**EXERCISE REQUIREMENTS**
Could you set down only the lines from the one including "Bird takes flight part 7: 30 -> 10" to the end of the records below, inclusive and exact, leaving pictures out?

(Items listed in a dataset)
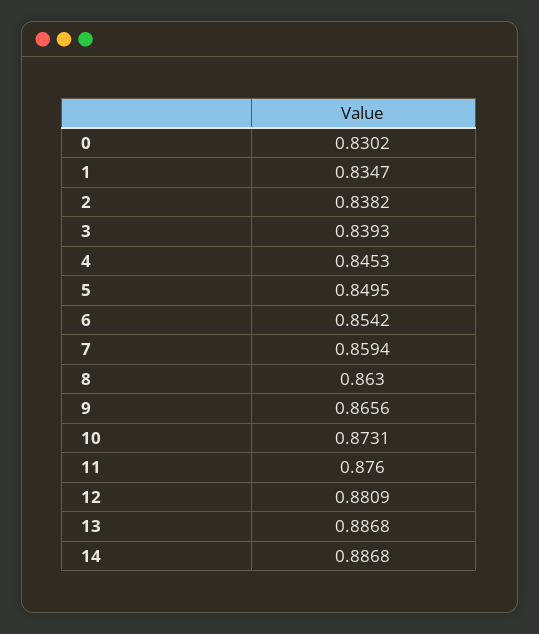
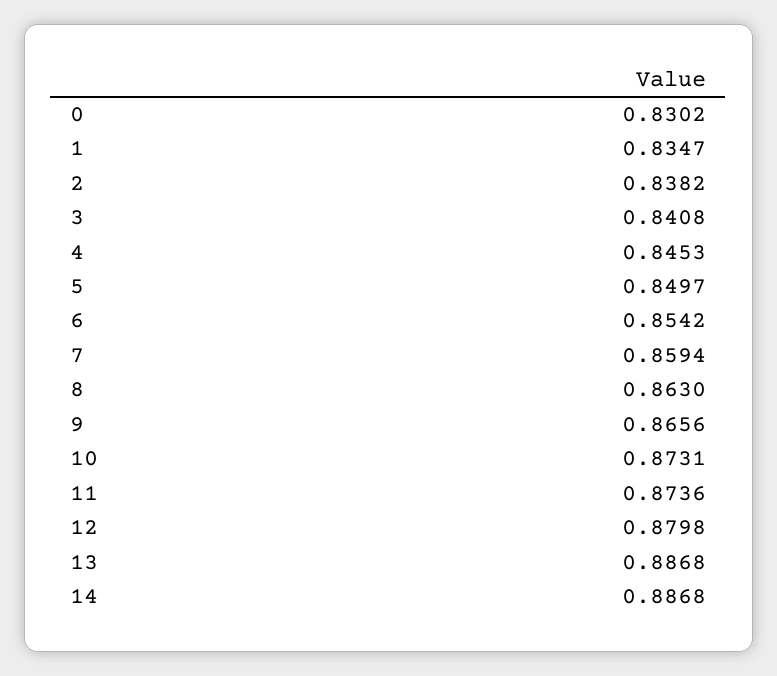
3: 0.8393 -> 0.8408
5: 0.8495 -> 0.8497
11: 0.876 -> 0.8736
12: 0.8809 -> 0.8798

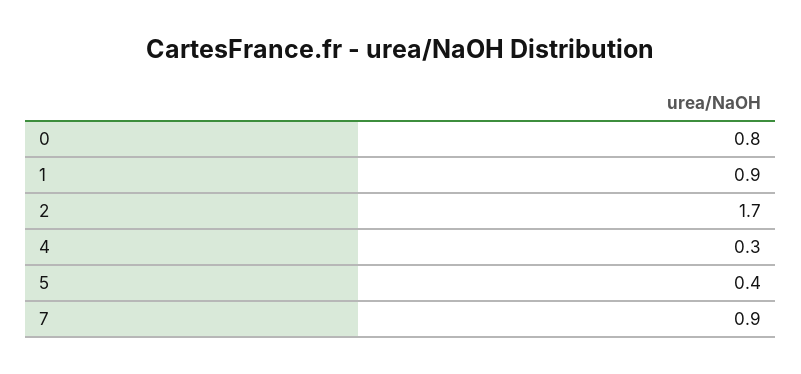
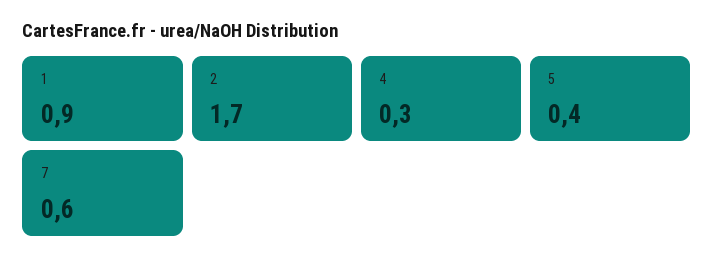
0: 0.8 -> none
7: 0.9 -> 0.6

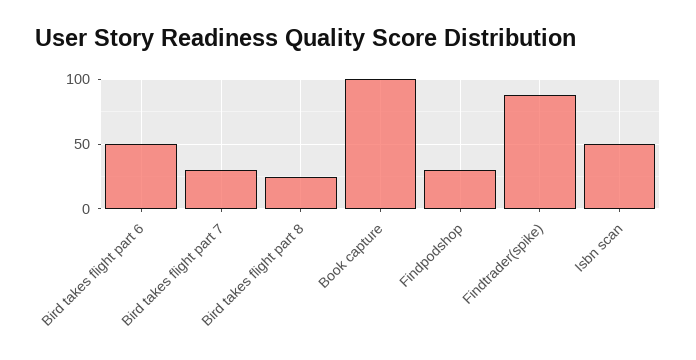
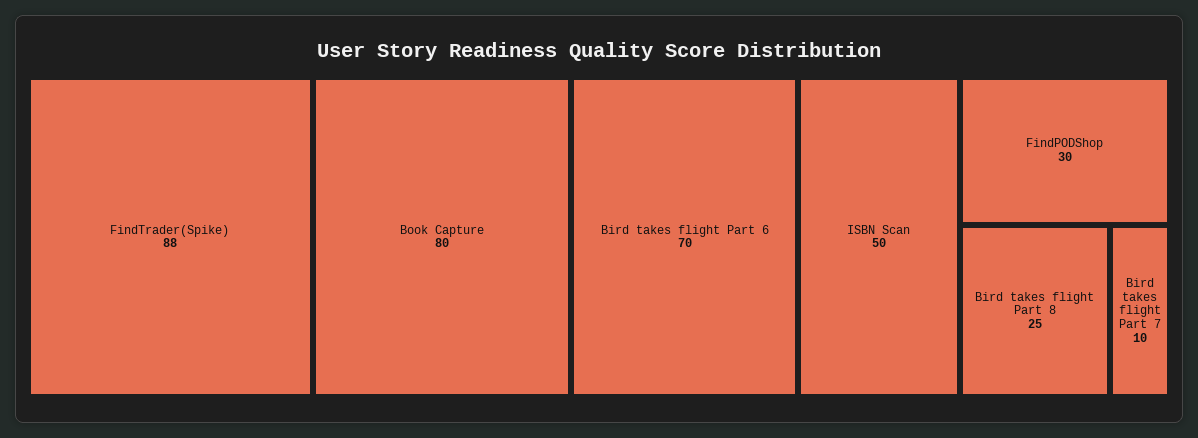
Bird takes flight part 6: 50 -> 70
Bird takes flight part 7: 30 -> 10
Book capture: 100 -> 80

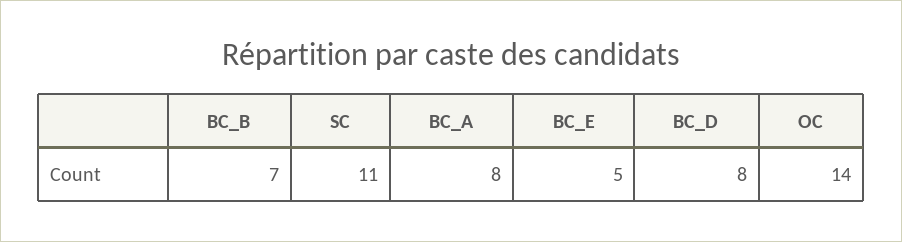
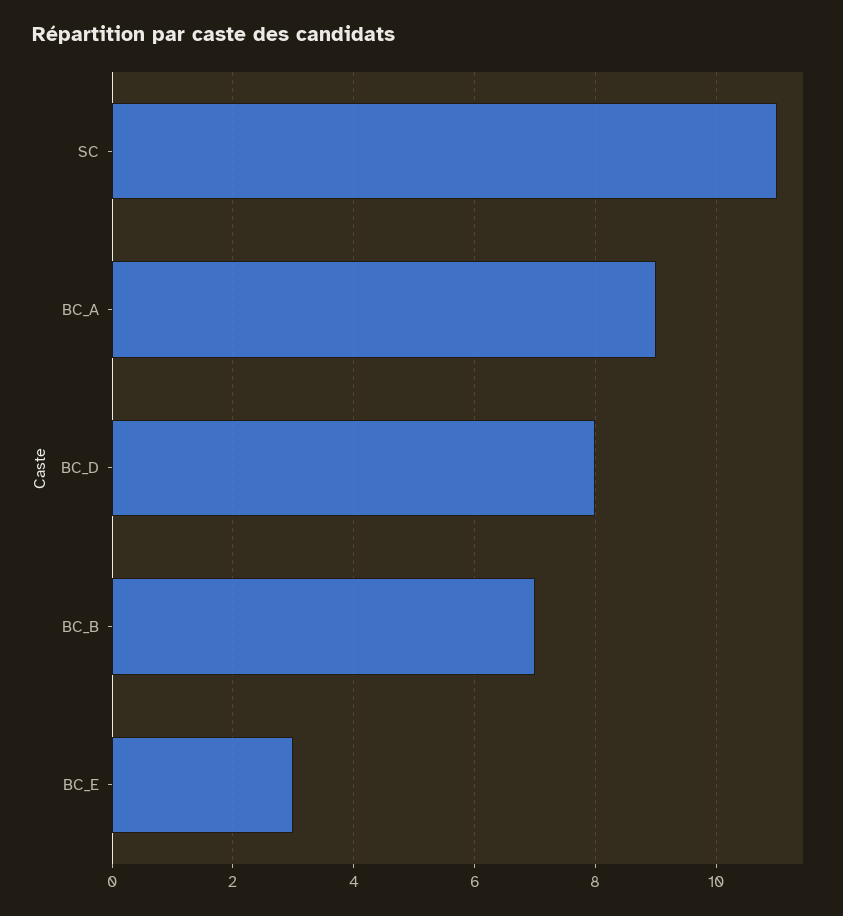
BC_A: 8 -> 9
BC_E: 5 -> 3
OC: 14 -> none

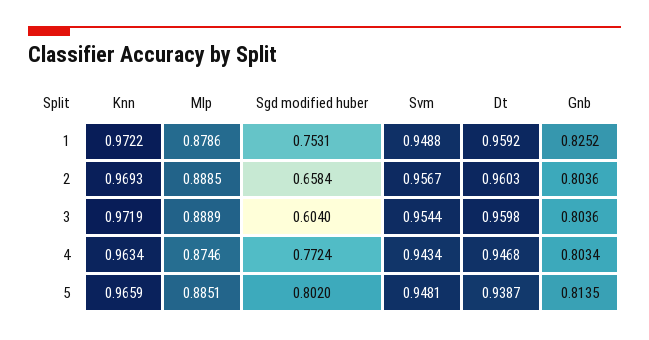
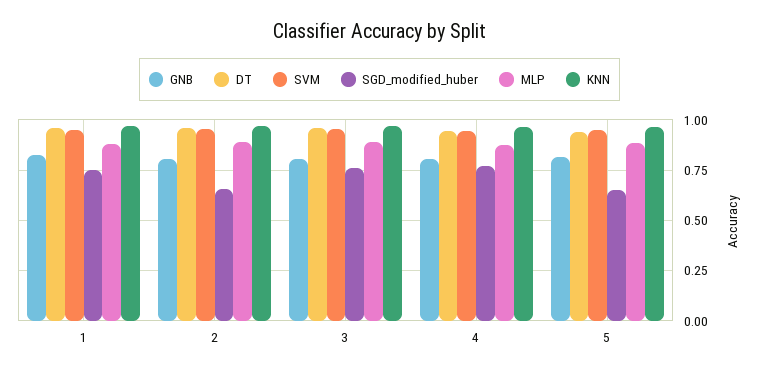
Sgd modified huber, 3: 0.604 -> 0.75
Sgd modified huber, 5: 0.802 -> 0.65

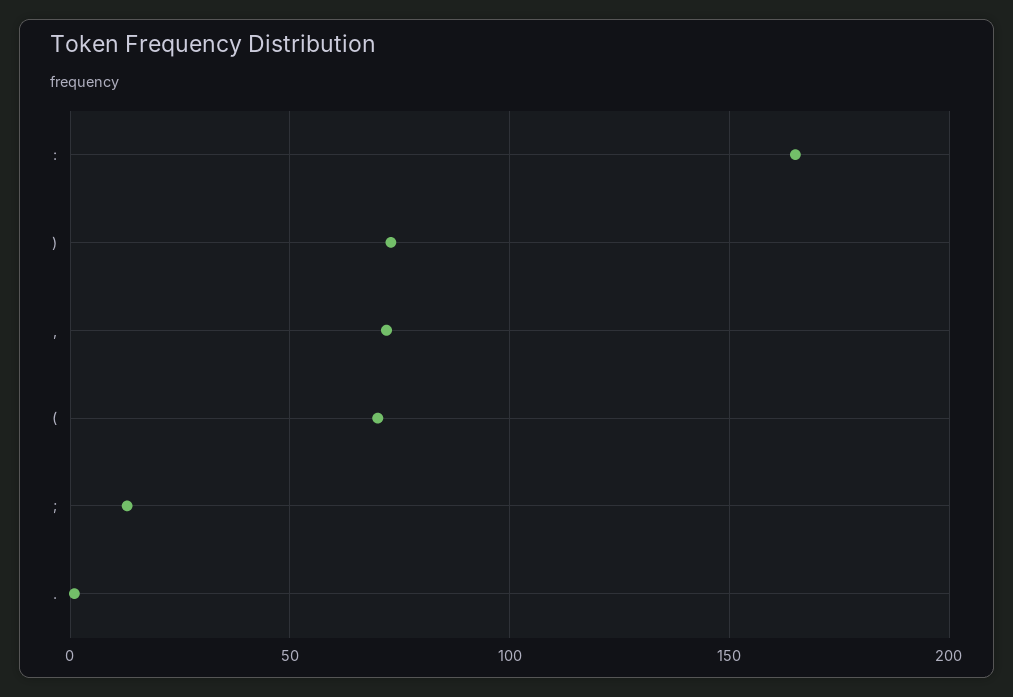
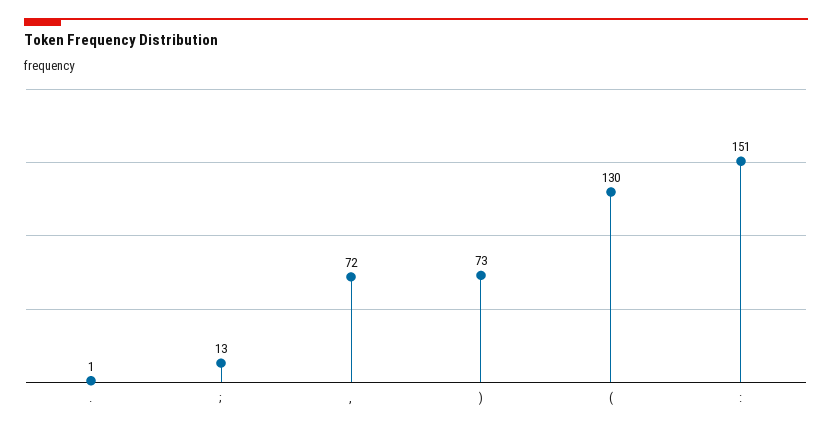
:: 165 -> 151
(: 70 -> 130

**SOLUTION BELOW**
Bird takes flight part 7: 30 -> 10
Book capture: 100 -> 80

BC_A: 8 -> 9
BC_E: 5 -> 3
OC: 14 -> none

Sgd modified huber, 3: 0.604 -> 0.75
Sgd modified huber, 5: 0.802 -> 0.65

:: 165 -> 151
(: 70 -> 130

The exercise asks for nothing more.